Courtesy of Arthur Chang (siliconvalleysousvide.blogspot.com)
1 whole chicken (giblets removed)
3 coins fresh ginger, sliced julienne
4 cloves garlic, peeled and smashed
3 scallions, cut in 2” (5 cm) pieces
2 star anise
1 cinnamon stick
1/2 cup (120 ml) dark soy sauce
1 tablespoon (15 ml) Shao Xing wine
1 teaspoon (5 ml) ground white pepper
1/4 cup (48 g) sugar
3 cups (720 ml) water
1 or 2 additional chopped fresh scallions for garnish
(You’ll also need a heavy meat cleaver.)
1. Fill and preheat the SousVide Supreme or Demi to 148F/ 64.5C.
2. In a large bowl, make a marinade by combining all ingredients, except chicken, stirring until the sugar is dissolved.
3. For vacuum sealing:
a. Put the chicken into a large (gallon/ 3.8 l) vacuum sealable pouch for sealing with a chamber vacuum sealer, pour the marinade over the chicken, and vacuum seal.

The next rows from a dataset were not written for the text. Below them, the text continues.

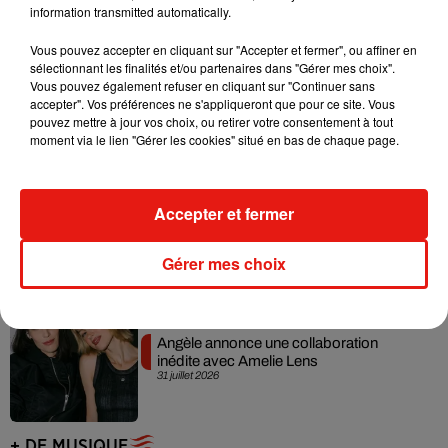
information transmitted automatically.
Vous pouvez accepter en cliquant sur "Accepter et fermer", ou affiner en
sélectionnant les finalités et/ou partenaires dans "Gérer mes choix".
Grand Corps Malade emmène Styleto
Vous pouvez également refuser en cliquant sur "Continuer sans
en road-trip dans son nouveau clip
accepter". Vos préférences ne s'appliqueront que pour ce site. Vous
31 juillet 2026
pouvez mettre à jour vos choix, ou retirer votre consentement à tout
moment via le lien "Gérer les cookies" situé en bas de chaque page.
Ariana Grande se libère dans son nouvel
Accepter et fermer
album « Petals »
31 juillet 2026
Gérer mes choix
Angèle annonce une collaboration
inédite avec Amelie Lens
31 juillet 2026
+ DE MUSIQUE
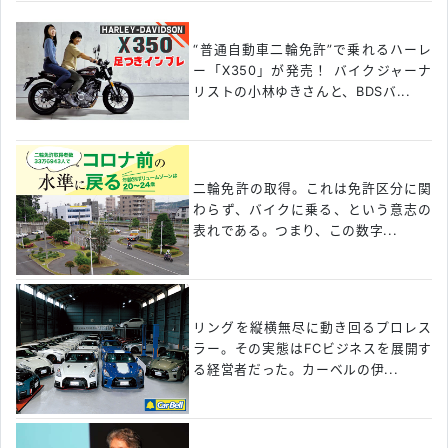
“普通自動車二輪免許”で乗れるハーレ
ー「X350」が発売！ バイクジャーナ
リストの小林ゆきさんと、BDSバ...
二輪免許の取得。これは免許区分に関
わらず、バイクに乗る、という意志の
表れである。つまり、この数字...
リングを縦横無尽に動き回るプロレス
ラー。その実態はFCビジネスを展開す
る経営者だった。カーベルの伊...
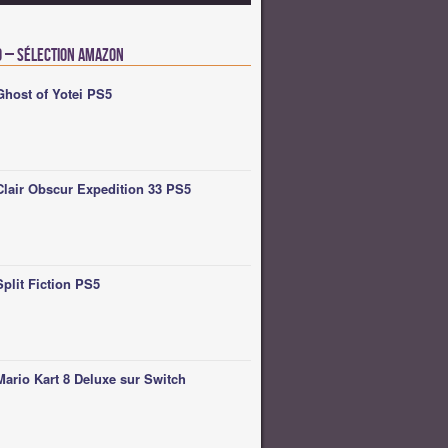
o – Sélection Amazon
Ghost of Yotei PS5
Clair Obscur Expedition 33 PS5
Split Fiction PS5
Mario Kart 8 Deluxe sur Switch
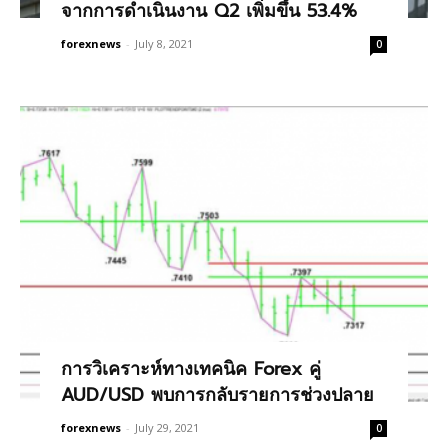
จากการดำเนินงาน Q2 เพิ่มขึ้น 53.4%
forexnews
-
July 8, 2021
0
การวิเคราะห์ทางเทคนิค Forex คู่
AUD/USD พบการกลับรายการช่วงปลาย
forexnews
-
July 29, 2021
0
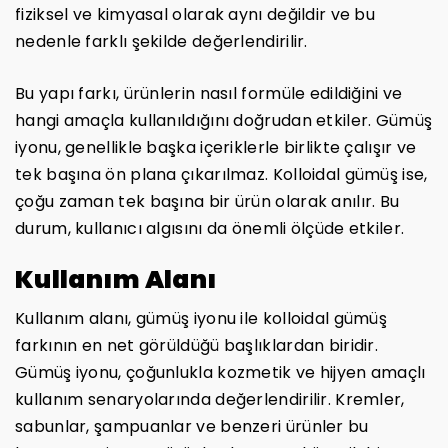
fiziksel ve kimyasal olarak aynı değildir ve bu
nedenle farklı şekilde değerlendirilir.
Bu yapı farkı, ürünlerin nasıl formüle edildiğini ve
hangi amaçla kullanıldığını doğrudan etkiler. Gümüş
iyonu, genellikle başka içeriklerle birlikte çalışır ve
tek başına ön plana çıkarılmaz. Kolloidal gümüş ise,
çoğu zaman tek başına bir ürün olarak anılır. Bu
durum, kullanıcı algısını da önemli ölçüde etkiler.
Kullanım Alanı
Kullanım alanı, gümüş iyonu ile kolloidal gümüş
farkının en net görüldüğü başlıklardan biridir.
Gümüş iyonu, çoğunlukla kozmetik ve hijyen amaçlı
kullanım senaryolarında değerlendirilir. Kremler,
sabunlar, şampuanlar ve benzeri ürünler bu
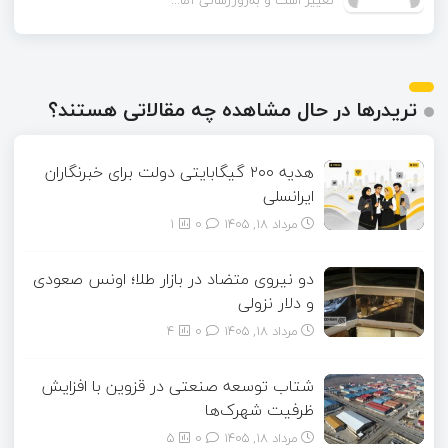
آیا امکان دارد نسخه به‌روز...
تریدرها در حال مشاهده چه مقالاتی هستند؟
هدیه ۲۰۰ گیگابایتی دولت برای خبرنگاران
ایرانسلی
مرداد ۱۸, ۱۴۰۵
0
1
دو نیروی متضاد در بازار طلا؛ اونس صعودی
و دلار نزولی
مرداد ۱۸, ۱۴۰۵
0
4
شتاب توسعه صنعتی در قزوین با افزایش
ظرفیت شهرک‌ها
مرداد ۱۸, ۱۴۰۵
0
5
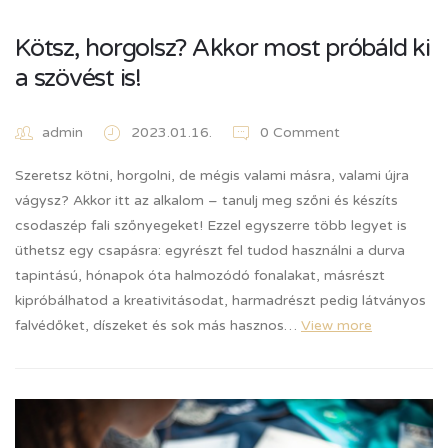
Kötsz, horgolsz? Akkor most próbáld ki
a szövést is!
admin
2023.01.16.
0 Comment
Szeretsz kötni, horgolni, de mégis valami másra, valami újra
vágysz? Akkor itt az alkalom – tanulj meg szőni és készíts
csodaszép fali szőnyegeket! Ezzel egyszerre több legyet is
üthetsz egy csapásra: egyrészt fel tudod használni a durva
tapintású, hónapok óta halmozódó fonalakat, másrészt
kipróbálhatod a kreativitásodat, harmadrészt pedig látványos
falvédőket, díszeket és sok más hasznos…
View more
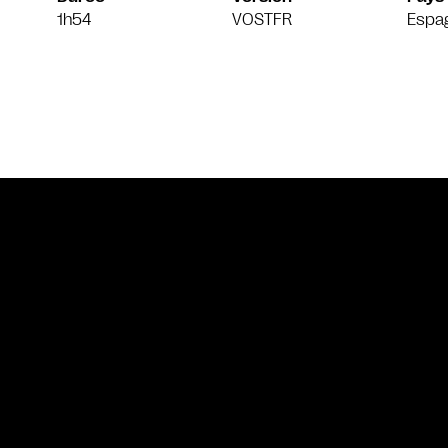
1h54
VOSTFR
Espa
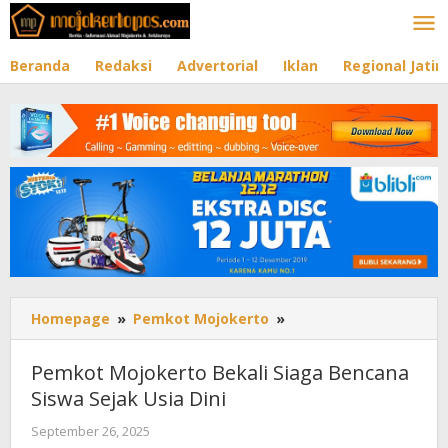
Lewati
ke
konten
Beranda
Redaksi
Advertorial
Iklan
Regional Jati
Homepage
»
Pemkot Mojokerto
»
Pemkot
Mojokerto
Bekali
Pemkot Mojokerto Bekali Siaga Bencana
Siaga
Siswa Sejak Usia Dini
Bencana
Siswa
September 26, 2025
oleh
Sejak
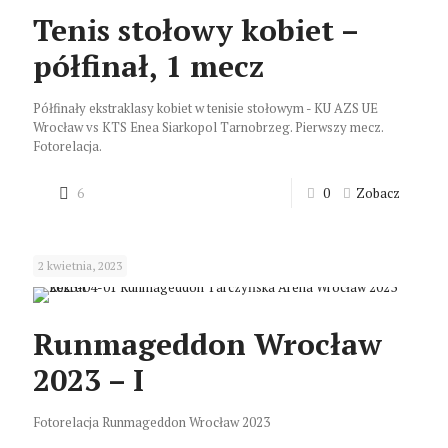
Tenis stołowy kobiet –
półfinał, 1 mecz
Półfinały ekstraklasy kobiet w tenisie stołowym - KU AZS UE
Wrocław vs KTS Enea Siarkopol Tarnobrzeg. Pierwszy mecz.
Fotorelacja.
6
0
Zobacz
2 kwietnia, 2023
Runmageddon Wrocław
2023 – I
Fotorelacja Runmageddon Wrocław 2023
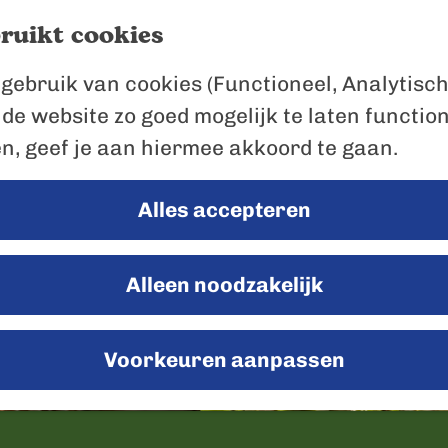
ruikt cookies
gebruik van cookies (Functioneel, Analytisch
 de website zo goed mogelijk te laten functio
en, geef je aan hiermee akkoord te gaan.
Alles accepteren
Alleen noodzakelijk
Voorkeuren aanpassen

b. Put the chicken into a large (gallon/3.8 l) zip closure cooking pouch, pour the marinade over the chicken, filling the cavity, and seal using the displacement method (Archimedes Principle).
4. Submerge the pouch(es) in the water oven to cook for 5 hours (to ensure the whole chicken is well cooked.)
5. Remove chicken from the water bath and let stand (in the pouch) for 10 minutes. (Meanwhile ready your large cutting board and heavy meat cleaver.)
6. To cut the chicken up for the traditional presentation:
a. Remove the chicken from the pouch, reserving some of the liquid for sauce.
b. Separate the legs and wings from the body at the joints.
c. Using you cleaver, CAREFULLY chop the legs and wings into small pieces, chopping right through the bones. (BE CAREFUL!)
d. Separate the breasts from the backbone by cutting horizontally from the bottom of the chicken to the neck on either side with poultry shears.
e. Cut down through the breastbone to separate the breasts and chop them into pieces with the cleaver.
7. Strain the pouch juices into a sauce pan and warm over medium heat on the stove
8. For plating, arrange dark meat on the serving platter, place the breast meat on top, drizzle on the sauce made from the pouch juices, and garnish with the scallions.